Poco meno di due mesi dopo, in Italia viene ratificata dal Parlamento italiano la Convenzione di Faro, proposta dal Consiglio d’Europa nel 2005 e sottoscritta nel 2013.
La Convenzione si propone di legare in maniera più sostanziale il patrimonio culturale ai singoli individui e alle collettività, attraverso la definizione dell’eredità culturale, intesa come quell’insieme di risorse ereditate dal passato in cui l’individuo riconosce la sua identità e il suo sistema di valori. Questa visione porta in sé una volontà di insistere maggiormente su una sempre più ampia partecipazione attiva dei singoli alla vita culturale del proprio paese. L’intervento proposto abbatte il dualismo bene culturale/visitatore in virtù di una visione più compenetrata dei due elementi, ci fornisce dei preziosi diritti; insiste sul diritto alla partecipazione in quanto elemento che migliora qualitativamente la vita delle persone, ma ci procura anche dei doveri.

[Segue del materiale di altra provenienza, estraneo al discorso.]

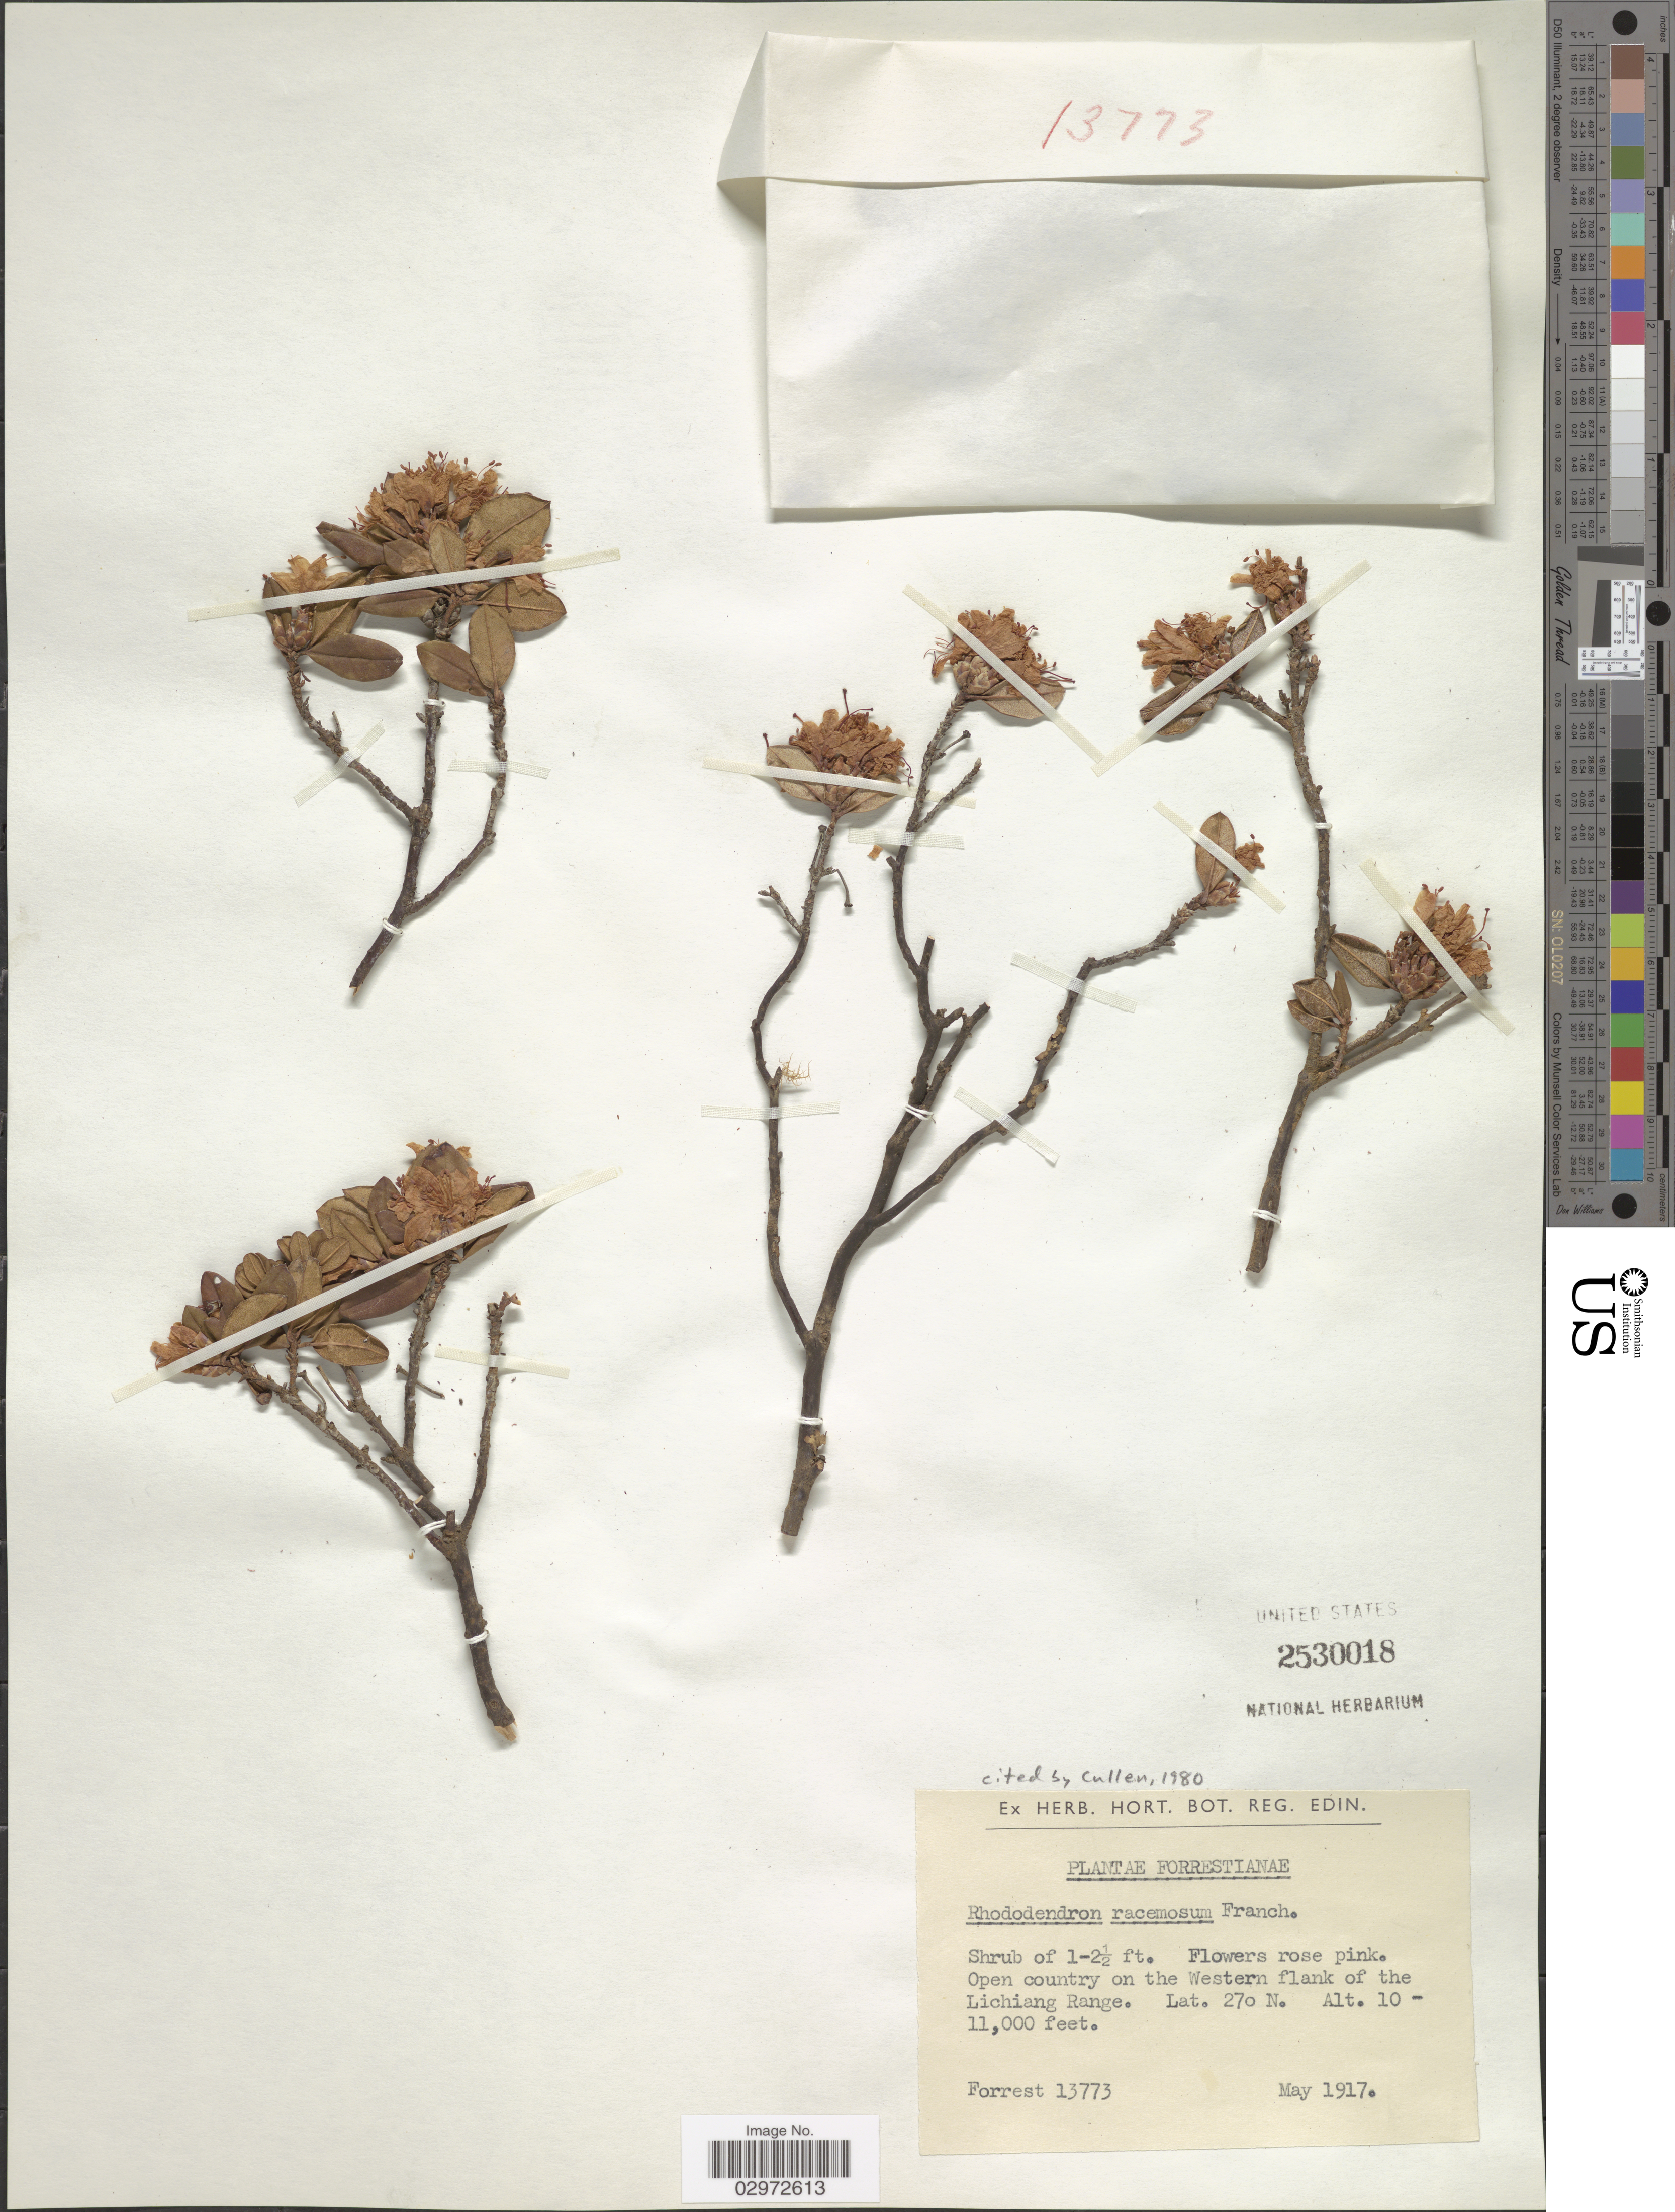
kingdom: Plantae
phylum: Tracheophyta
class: Magnoliopsida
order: Ericales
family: Ericaceae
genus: Rhododendron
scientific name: Rhododendron racemosum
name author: Franch.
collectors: -. Forrest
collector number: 13773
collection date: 1917-05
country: China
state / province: Yunnan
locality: Open country on the Western flank of the Lichiang Range.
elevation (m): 3048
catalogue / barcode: US 2530018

I cittadini hanno la responsabilità di proteggere, condividere e trasmettere la propria eredità personale, in accordo agli ideali di inclusività, democratizzazione e pacifismo.
Ma questo cos’ha a che vedere con la moschea di Ayasofya? L’ex Basilica di Santa Sofia è stata cattedrale cristiana di rito bizantino, ortodosso e cattolico, è stata moschea ma anche museo; in poche parole ha profondamente segnato la storia della cultura mediterranea. Il Consiglio d’Europa, di cui la Turchia fa parte, ha tra gli obiettivi quello di sviluppare un’identità europea basata su valori condivisi che trascendono le diversità culturali. Di nuovo obiettivi inclusivi, non esclusivi. In che modo questa decisione del presidente Erdogan si lega agli impegni che la Turchia dovrebbe assolvere verso l’Europa, nonché verso gli obiettivi UNESCO, in cui la ex basilica è iscritta dal 1985? L’esperienza turca può insegnare all’Italia che la Convenzione di Faro è un passo avanti importante, ma solo se verrà resa davvero operativa. Laddove si decidesse, nella lettura di un appassionante romanzo, di leggere solo le battute del nostro personaggio preferito, cosa ne sarebbe della complessità della trama? In che modo il nostro personaggio preferito definisce sé stesso se non nel rapporto con gli altri attori e nel raccontare a chi legge di come ha affrontato le sfide del mondo e della storia?
Il modo migliore per innalzare la propria cultura non è quello di nascondere la voce del prossimo, ma aprirsi anche ad altre narrazioni. Perché una storia non raccontata e una partecipazione non raccolta non impoveriscono solo chi subisce tale censura, ma tutti.